### REQUIREMENT:
Pull out each line in the records below that contains the word "Stellenkatalog".

### DATA:
##########
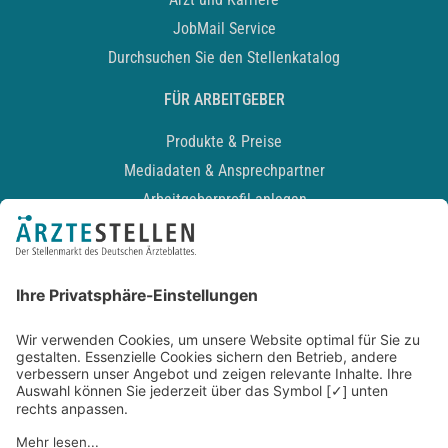
JobMail Service
Durchsuchen Sie den Stellenkatalog
FÜR ARBEITGEBER
Produkte & Preise
Mediadaten & Ansprechpartner
Arbeitgeberprofil anlegen
Recruiting-Podcast
ALLGEMEIN
Impressum
Kontakt
Datenschutz
Newsletter
AGB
##########
### OUTPUT OF THE TASK:
Durchsuchen Sie den Stellenkatalog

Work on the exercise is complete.